Almost indistinct from other Wandjina sites throughout the Kimberley, the Kaiara are only told apart from the legends of their beginning. Ranging from Bigge Island east to Vansittart Bay are six documented Kaiara sites. Although it is not recognised by the traditional owners of the sites, the stories relating to the Kaiara could be said to have distinct similarities to interactions with the first visitors to the Australian continent.

Most Kaiara sites tell of stories of a father Wandjina and his children, similar to the hierarchy of a ship's captain and his sailors. At Bigge Island near the image of the boss Kaiara, are paintings of boats and what was described as his child spirits chewing on a popular root found in the area. However, it has been suggested that they are images showing men with pipes, possibly an interaction with the Dutch explorer Abel Tasman when he sailed the Kimberley Coast in the 1640s. At the site Chalangdal in Vansittart Bay the story was told of a group of Kaiara brought to the land by sea from the north. They landed and in fear, sought shelter in the large caves and rocky outcrops as a large cyclone lashed the coast. They remained there and their images were left on the cave walls. A similar story in Swift Bay where a father Wandjina is painted with an impressive halo depicting a huge storm cloud, his children Kaiara surround the cloud peeking from its edges. At Mudge Bay the site tells the story of a Sea Wandjina whose catamaran foundered and who walked on the bottom of the sea like a diver, his children all cried for him to return. When they brought him back to the surface they had to remove the barnacles that had collected on him. He was placed in a nearby cave, perhaps a story of interactions with the first pearl divers? or possibly with Makassan trepang collectors from Sulawesi who are believed to visit the north coast as early as the 17th century?

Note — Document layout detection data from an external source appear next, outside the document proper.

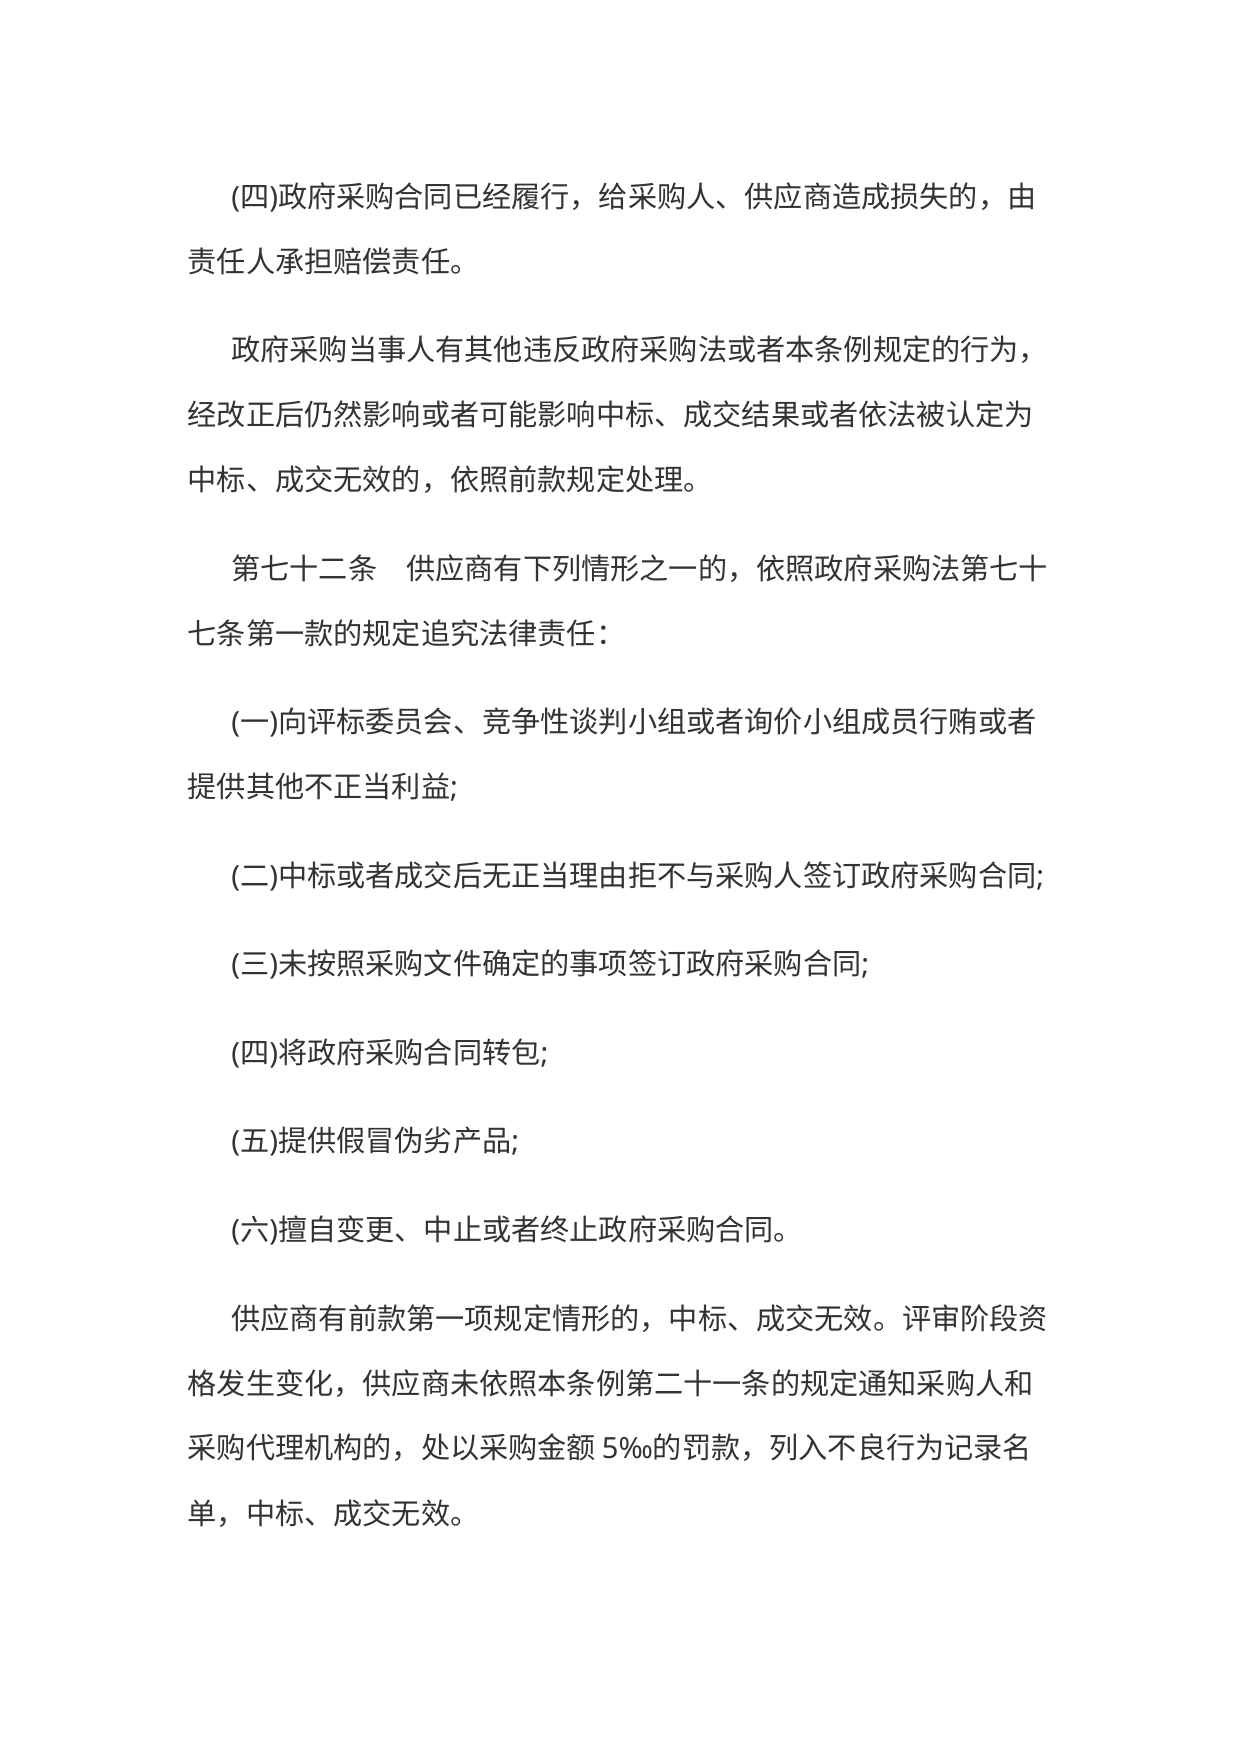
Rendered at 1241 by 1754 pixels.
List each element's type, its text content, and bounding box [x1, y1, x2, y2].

text (六)擅自变更、中止或者终止政府采购合同。 [187, 1195, 1053, 1260]
text 政府采购当事人有其他违反政府采购法或者本条例规定的行为，经改正后仍然影响或者可能影响中标、成交结果或者依法被认定为中标、成交无效的，依照前款规定处理。 [187, 316, 1053, 511]
text 第七十二条 供应商有下列情形之一的，依照政府采购法第七十七条第一款的规定追究法律责任： [187, 534, 1053, 664]
text (四)政府采购合同已经履行，给采购人、供应商造成损失的，由责任人承担赔偿责任。 [187, 162, 1053, 292]
text (三)未按照采购文件确定的事项签订政府采购合同; [187, 930, 1053, 995]
text (一)向评标委员会、竞争性谈判小组或者询价小组成员行贿或者提供其他不正当利益; [187, 688, 1053, 818]
text (二)中标或者成交后无正当理由拒不与采购人签订政府采购合同; [187, 841, 1053, 906]
text 供应商有前款第一项规定情形的，中标、成交无效。评审阶段资格发生变化，供应商未依照本条例第二十一条的规定通知采购人和采购代理机构的，处以采购金额5‰的罚款，列入不良行为记录名单，中标、成交无效。 [187, 1284, 1053, 1544]
text (五)提供假冒伪劣产品; [187, 1107, 1053, 1172]
text (四)将政府采购合同转包; [187, 1018, 1053, 1083]
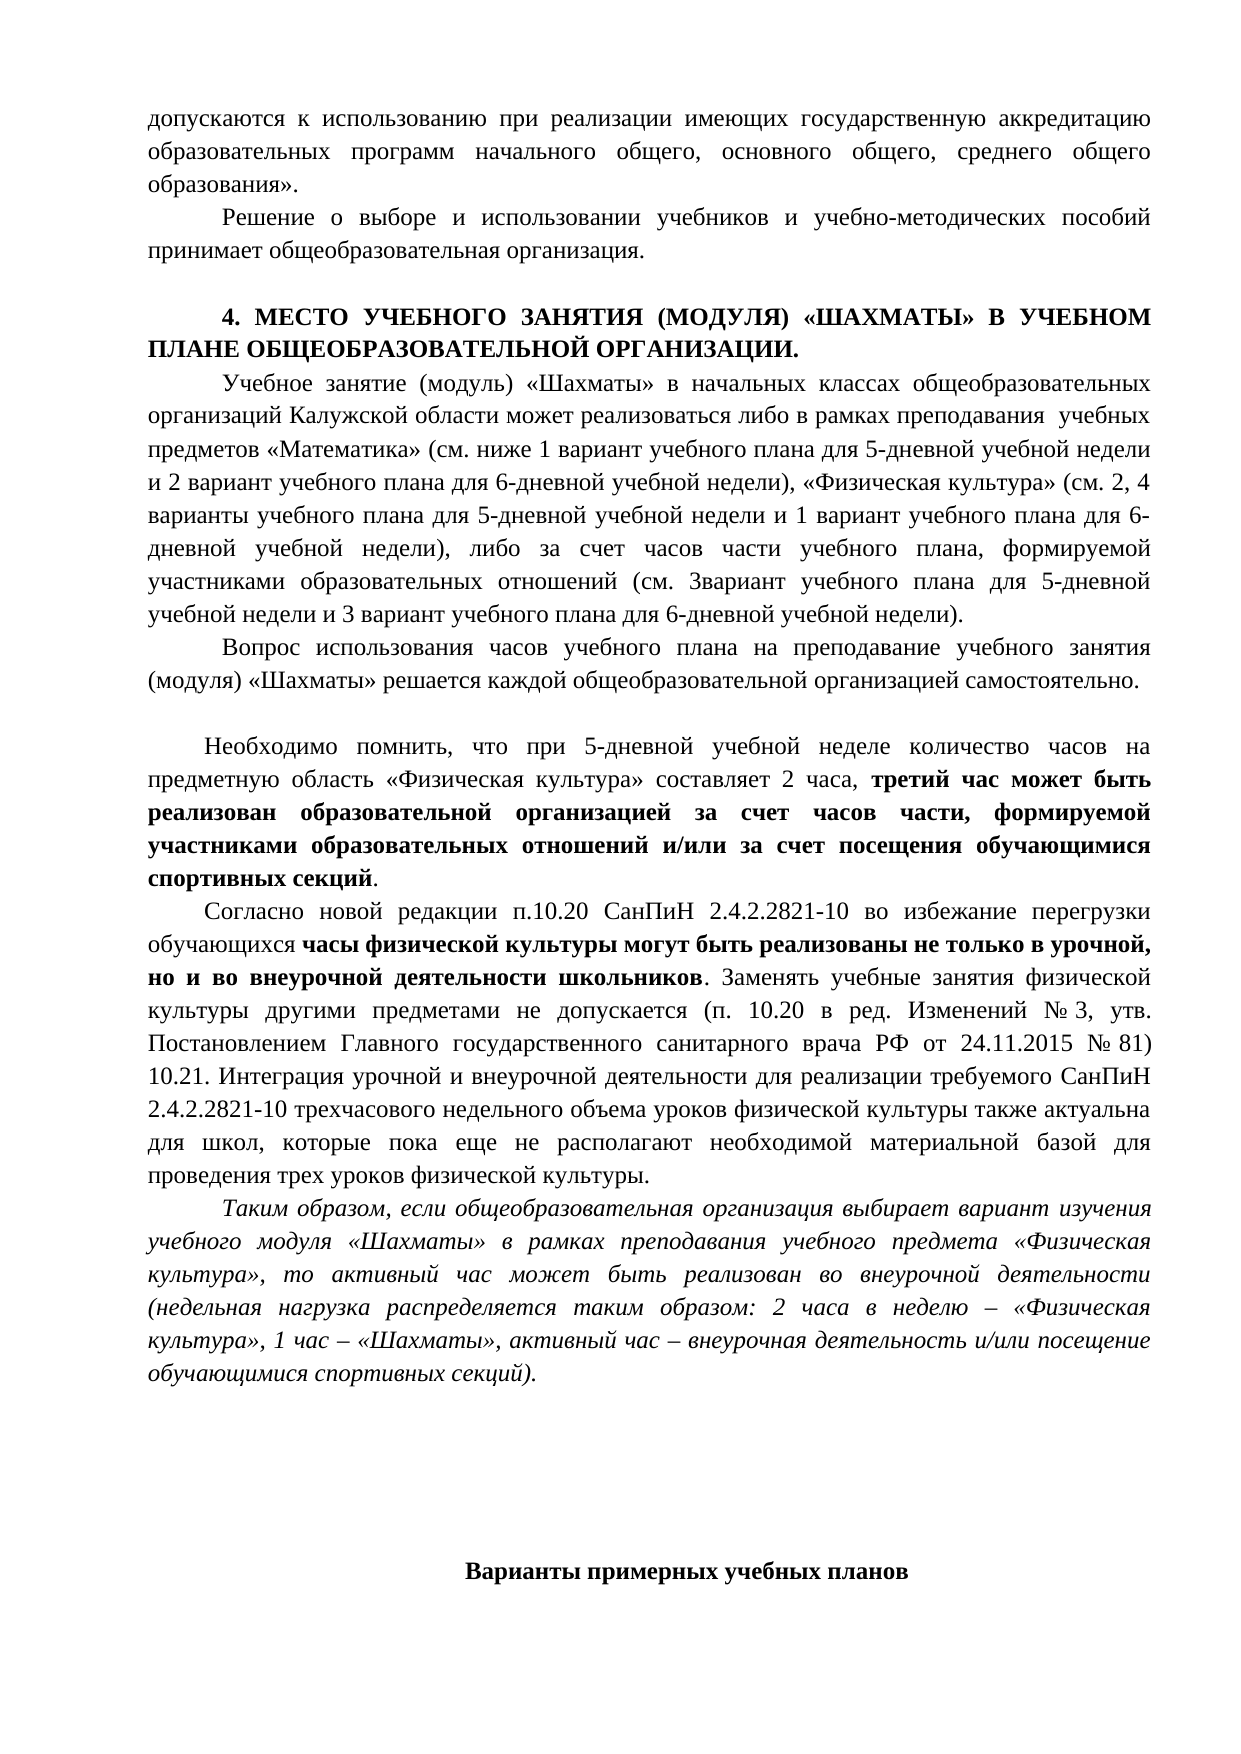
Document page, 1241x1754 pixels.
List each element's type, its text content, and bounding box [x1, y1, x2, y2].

text 4. МЕСТО УЧЕБНОГО ЗАНЯТИЯ (МОДУЛЯ) «ШАХМАТЫ» В УЧЕБНОМ ПЛАНЕ ОБЩЕОБРАЗОВАТЕЛЬНОЙ ОРГАНИЗАЦИИ. [148, 302, 1152, 363]
text Таким образом, если общеобразовательная организация выбирает вариант изучения учебного модуля «Шахматы» в рамках преподавания учебного предмета «Физическая культура», то активный час может быть реализован во внеурочной деятельности (недельная нагрузка распределяется таким образом: 2 часа в неделю – «Физическая культура», 1 час – «Шахматы», активный час – внеурочная деятельность и/или посещение обучающимися спортивных секций). [148, 1193, 1152, 1387]
text Варианты примерных учебных планов [148, 1556, 1152, 1585]
text Согласно новой редакции п.10.20 СанПиН 2.4.2.2821-10 во избежание перегрузки обучающихся часы физической культуры могут быть реализованы не только в урочной, но и во внеурочной деятельности школьников. Заменять учебные занятия физической культуры другими предметами не допускается (п. 10.20 в ред. Изменений № 3, утв. Постановлением Главного государственного санитарного врача РФ от 24.11.2015 № 81) 10.21. Интеграция урочной и внеурочной деятельности для реализации требуемого СанПиН 2.4.2.2821-10 трехчасового недельного объема уроков физической культуры также актуальна для школ, которые пока еще не располагают необходимой материальной базой для проведения трех уроков физической культуры. [148, 896, 1152, 1189]
text Решение о выборе и использовании учебников и учебно-методических пособий принимает общеобразовательная организация. [148, 202, 1152, 264]
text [148, 103, 1152, 198]
text Вопрос использования часов учебного плана на преподавание учебного занятия (модуля) «Шахматы» решается каждой общеобразовательной организацией самостоятельно. [148, 632, 1152, 693]
text Необходимо помнить, что при 5-дневной учебной неделе количество часов на предметную область «Физическая культура» составляет 2 часа, третий час может быть реализован образовательной организацией за счет часов части, формируемой участниками образовательных отношений и/или за счет посещения обучающимися спортивных секций. [148, 731, 1152, 892]
text Учебное занятие (модуль) «Шахматы» в начальных классах общеобразовательных организаций Калужской области может реализоваться либо в рамках преподавания учебных предметов «Математика» (см. ниже 1 вариант учебного плана для 5-дневной учебной недели и 2 вариант учебного плана для 6-дневной учебной недели), «Физическая культура» (см. 2, 4 варианты учебного плана для 5-дневной учебной недели и 1 вариант учебного плана для 6-дневной учебной недели), либо за счет часов части учебного плана, формируемой участниками образовательных отношений (см. 3вариант учебного плана для 5-дневной учебной недели и 3 вариант учебного плана для 6-дневной учебной недели). [148, 368, 1152, 627]
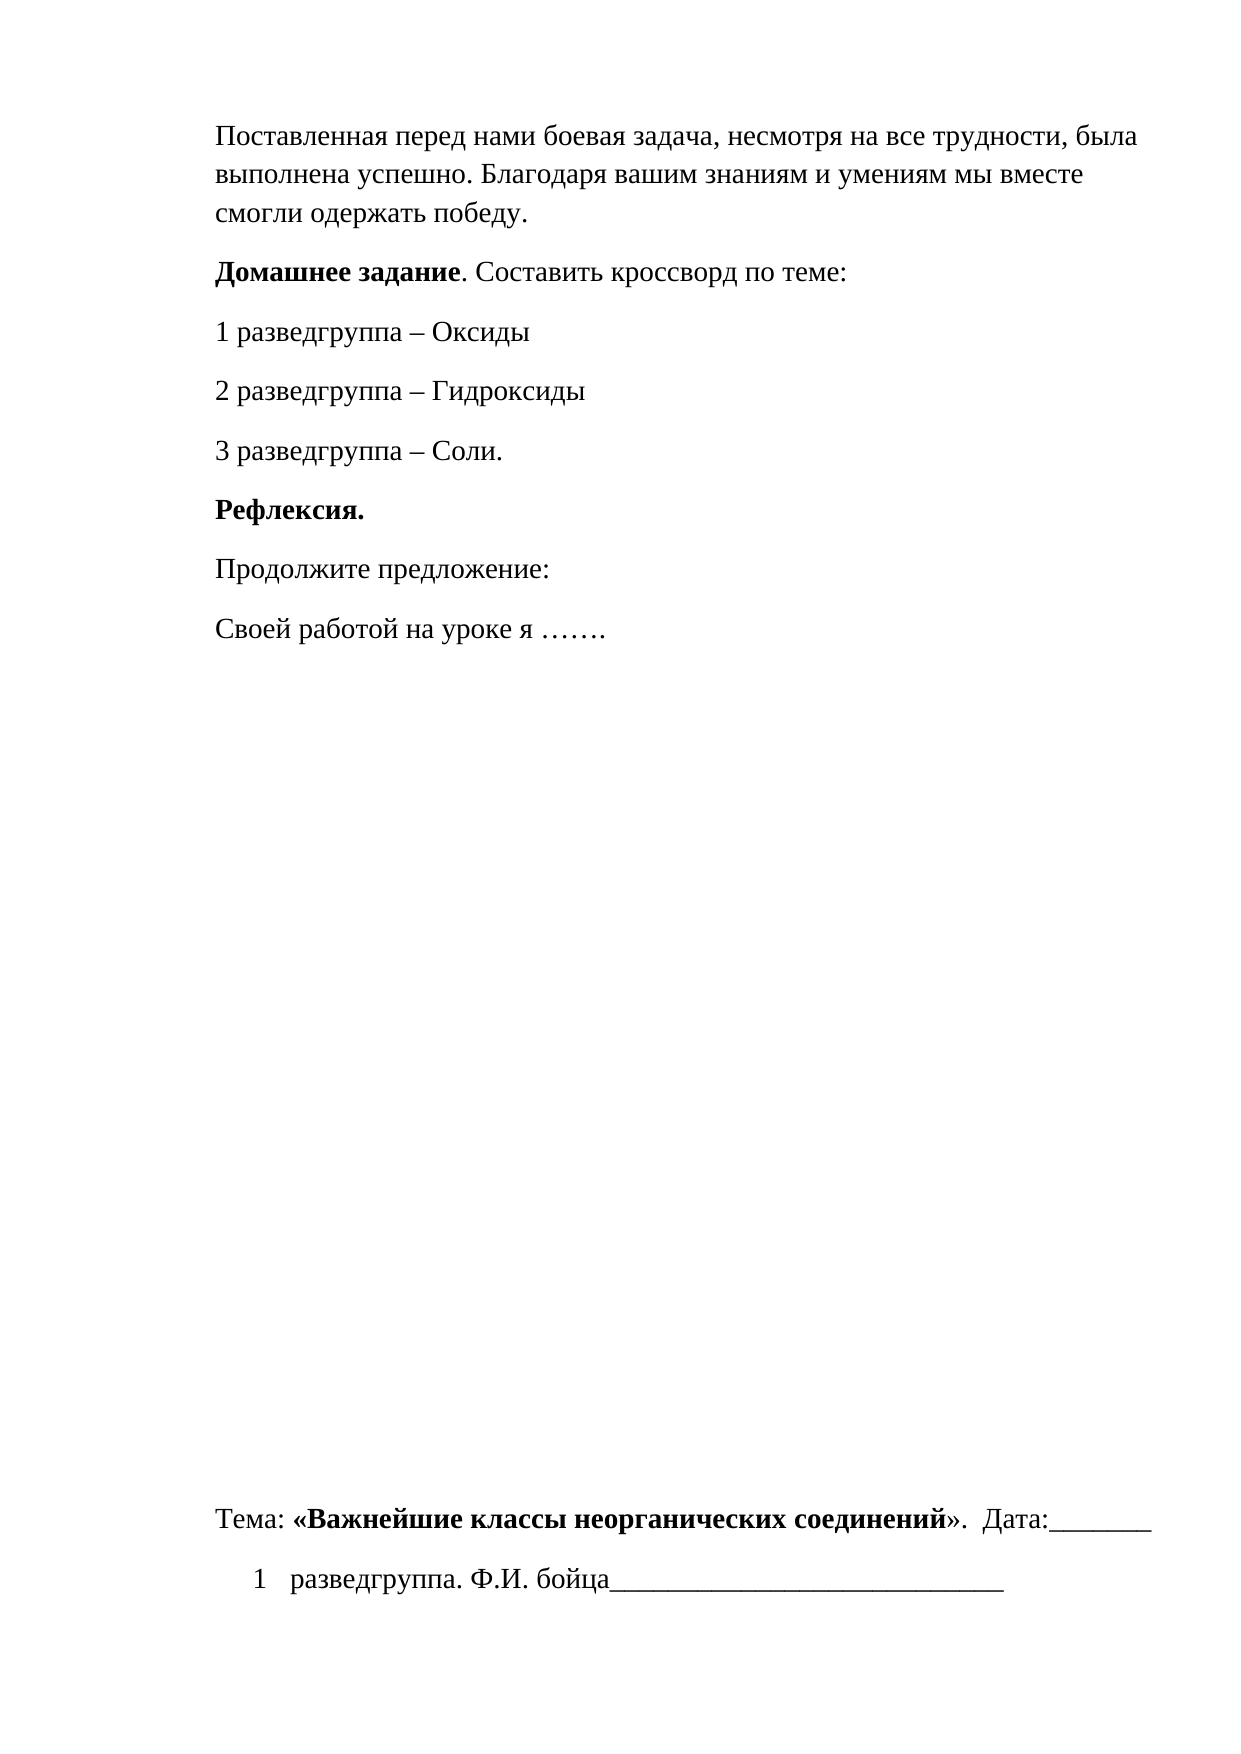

It could only be speculative whether or not they are glimpses into our indigenous Australian's first interactions with outside visitors. Given their extreme remoteness and inaccessibility, that we still have an insight into their stories is very impressive and a credit to Ian Crawford and the traditional owners. Over the last century, since being off country some sites have been lost to the elements but of those that remain, the Kaiara sites of the North Kimberley coast are some of the most impressive and enigmatic art sites we've ever been fortunate enough to visit across Australia.